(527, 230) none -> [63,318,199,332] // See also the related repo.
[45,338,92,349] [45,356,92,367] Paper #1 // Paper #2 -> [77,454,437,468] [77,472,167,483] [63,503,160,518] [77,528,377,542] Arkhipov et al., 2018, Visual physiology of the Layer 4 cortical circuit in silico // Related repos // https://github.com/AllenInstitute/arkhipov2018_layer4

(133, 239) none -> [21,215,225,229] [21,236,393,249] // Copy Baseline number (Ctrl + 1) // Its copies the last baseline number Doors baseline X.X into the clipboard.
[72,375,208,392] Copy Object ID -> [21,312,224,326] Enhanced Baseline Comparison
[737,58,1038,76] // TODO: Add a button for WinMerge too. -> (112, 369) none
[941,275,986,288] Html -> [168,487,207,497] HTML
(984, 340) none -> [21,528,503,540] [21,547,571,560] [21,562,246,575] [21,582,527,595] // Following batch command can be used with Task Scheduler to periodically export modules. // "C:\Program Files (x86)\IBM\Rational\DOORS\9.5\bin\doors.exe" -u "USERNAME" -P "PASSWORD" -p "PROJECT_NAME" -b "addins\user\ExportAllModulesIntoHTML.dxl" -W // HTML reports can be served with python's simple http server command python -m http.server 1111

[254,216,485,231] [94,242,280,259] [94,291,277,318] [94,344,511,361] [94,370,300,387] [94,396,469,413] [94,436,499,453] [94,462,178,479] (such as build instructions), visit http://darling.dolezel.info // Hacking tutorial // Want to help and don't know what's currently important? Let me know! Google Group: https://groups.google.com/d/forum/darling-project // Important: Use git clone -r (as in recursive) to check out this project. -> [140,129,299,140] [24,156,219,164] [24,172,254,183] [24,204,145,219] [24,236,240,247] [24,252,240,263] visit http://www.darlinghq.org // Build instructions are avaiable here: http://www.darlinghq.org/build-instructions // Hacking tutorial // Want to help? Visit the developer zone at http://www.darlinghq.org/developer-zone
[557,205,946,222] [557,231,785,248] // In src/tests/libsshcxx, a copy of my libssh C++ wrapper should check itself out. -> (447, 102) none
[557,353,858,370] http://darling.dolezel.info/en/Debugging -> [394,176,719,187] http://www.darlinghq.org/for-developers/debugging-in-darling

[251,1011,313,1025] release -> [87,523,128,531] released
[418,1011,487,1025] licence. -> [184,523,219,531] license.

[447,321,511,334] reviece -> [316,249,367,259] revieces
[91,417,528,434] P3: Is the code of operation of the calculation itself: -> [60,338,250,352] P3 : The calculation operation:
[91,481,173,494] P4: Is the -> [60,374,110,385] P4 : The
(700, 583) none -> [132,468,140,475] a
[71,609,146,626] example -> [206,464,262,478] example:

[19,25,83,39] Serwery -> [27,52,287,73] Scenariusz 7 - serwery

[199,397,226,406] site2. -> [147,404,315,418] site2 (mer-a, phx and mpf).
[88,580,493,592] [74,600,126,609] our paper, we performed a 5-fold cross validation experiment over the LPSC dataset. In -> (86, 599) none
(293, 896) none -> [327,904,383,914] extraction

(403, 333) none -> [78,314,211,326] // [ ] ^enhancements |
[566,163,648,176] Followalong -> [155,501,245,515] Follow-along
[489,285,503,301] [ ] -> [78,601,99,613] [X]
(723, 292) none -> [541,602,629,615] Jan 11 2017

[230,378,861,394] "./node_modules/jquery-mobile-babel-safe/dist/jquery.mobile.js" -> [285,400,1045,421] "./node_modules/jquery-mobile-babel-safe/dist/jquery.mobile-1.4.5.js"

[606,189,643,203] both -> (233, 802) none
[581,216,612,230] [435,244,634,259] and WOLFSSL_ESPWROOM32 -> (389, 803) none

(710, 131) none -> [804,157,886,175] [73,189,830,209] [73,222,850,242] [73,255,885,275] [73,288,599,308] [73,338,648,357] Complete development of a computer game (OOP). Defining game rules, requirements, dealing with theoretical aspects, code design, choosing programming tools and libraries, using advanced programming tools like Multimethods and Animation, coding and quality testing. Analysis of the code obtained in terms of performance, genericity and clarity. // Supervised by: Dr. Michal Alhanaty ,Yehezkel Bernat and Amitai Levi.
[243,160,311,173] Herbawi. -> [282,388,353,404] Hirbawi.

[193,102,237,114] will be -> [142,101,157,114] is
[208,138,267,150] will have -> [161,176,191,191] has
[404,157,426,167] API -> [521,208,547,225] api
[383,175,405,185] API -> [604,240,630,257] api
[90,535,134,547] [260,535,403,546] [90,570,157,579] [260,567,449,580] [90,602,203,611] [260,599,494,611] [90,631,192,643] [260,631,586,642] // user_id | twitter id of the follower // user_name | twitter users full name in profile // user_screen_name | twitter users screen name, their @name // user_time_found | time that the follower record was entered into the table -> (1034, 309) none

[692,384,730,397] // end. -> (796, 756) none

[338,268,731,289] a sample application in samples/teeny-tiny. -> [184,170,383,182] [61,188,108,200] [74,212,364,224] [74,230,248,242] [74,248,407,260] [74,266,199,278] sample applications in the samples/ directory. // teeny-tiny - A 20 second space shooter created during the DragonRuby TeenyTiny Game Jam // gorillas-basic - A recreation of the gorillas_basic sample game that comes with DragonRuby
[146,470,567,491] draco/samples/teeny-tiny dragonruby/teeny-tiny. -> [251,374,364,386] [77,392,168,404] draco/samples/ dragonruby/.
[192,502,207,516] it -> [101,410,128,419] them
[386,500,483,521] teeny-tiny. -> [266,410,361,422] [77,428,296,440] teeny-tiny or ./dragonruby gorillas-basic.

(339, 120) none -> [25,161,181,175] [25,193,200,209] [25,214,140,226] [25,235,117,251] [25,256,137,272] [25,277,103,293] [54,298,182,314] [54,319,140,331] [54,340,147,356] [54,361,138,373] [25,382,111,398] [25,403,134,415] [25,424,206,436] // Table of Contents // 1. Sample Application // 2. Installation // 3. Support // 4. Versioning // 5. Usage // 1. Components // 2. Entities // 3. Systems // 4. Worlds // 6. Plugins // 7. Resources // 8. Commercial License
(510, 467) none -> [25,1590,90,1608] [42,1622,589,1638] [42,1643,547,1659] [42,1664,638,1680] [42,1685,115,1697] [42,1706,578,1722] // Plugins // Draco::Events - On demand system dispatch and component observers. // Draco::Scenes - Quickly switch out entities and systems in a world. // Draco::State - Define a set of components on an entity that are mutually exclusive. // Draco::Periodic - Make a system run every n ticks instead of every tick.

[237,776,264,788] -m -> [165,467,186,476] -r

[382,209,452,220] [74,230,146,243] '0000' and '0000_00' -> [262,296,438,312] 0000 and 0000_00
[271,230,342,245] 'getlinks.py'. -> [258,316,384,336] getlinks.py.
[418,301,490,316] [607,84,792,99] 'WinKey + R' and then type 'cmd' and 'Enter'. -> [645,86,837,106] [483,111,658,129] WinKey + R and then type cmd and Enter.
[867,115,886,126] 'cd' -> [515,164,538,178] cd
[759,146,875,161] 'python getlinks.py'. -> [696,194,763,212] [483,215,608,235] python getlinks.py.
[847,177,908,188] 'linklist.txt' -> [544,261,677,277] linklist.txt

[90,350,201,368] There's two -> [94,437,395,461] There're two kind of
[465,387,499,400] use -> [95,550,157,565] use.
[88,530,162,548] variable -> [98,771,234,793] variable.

EXERCISE DETAILS: Each line of the data that includes "python" should be copied.

SOLVED EXERCISE:
(984, 340) none -> [21,528,503,540] [21,547,571,560] [21,562,246,575] [21,582,527,595] // Following batch command can be used with Task Scheduler to periodically export modules. // "C:\Program Files (x86)\IBM\Rational\DOORS\9.5\bin\doors.exe" -u "USERNAME" -P "PASSWORD" -p "PROJECT_NAME" -b "addins\user\ExportAllModulesIntoHTML.dxl" -W // HTML reports can be served with python's simple http server command python -m http.server 1111
[759,146,875,161] 'python getlinks.py'. -> [696,194,763,212] [483,215,608,235] python getlinks.py.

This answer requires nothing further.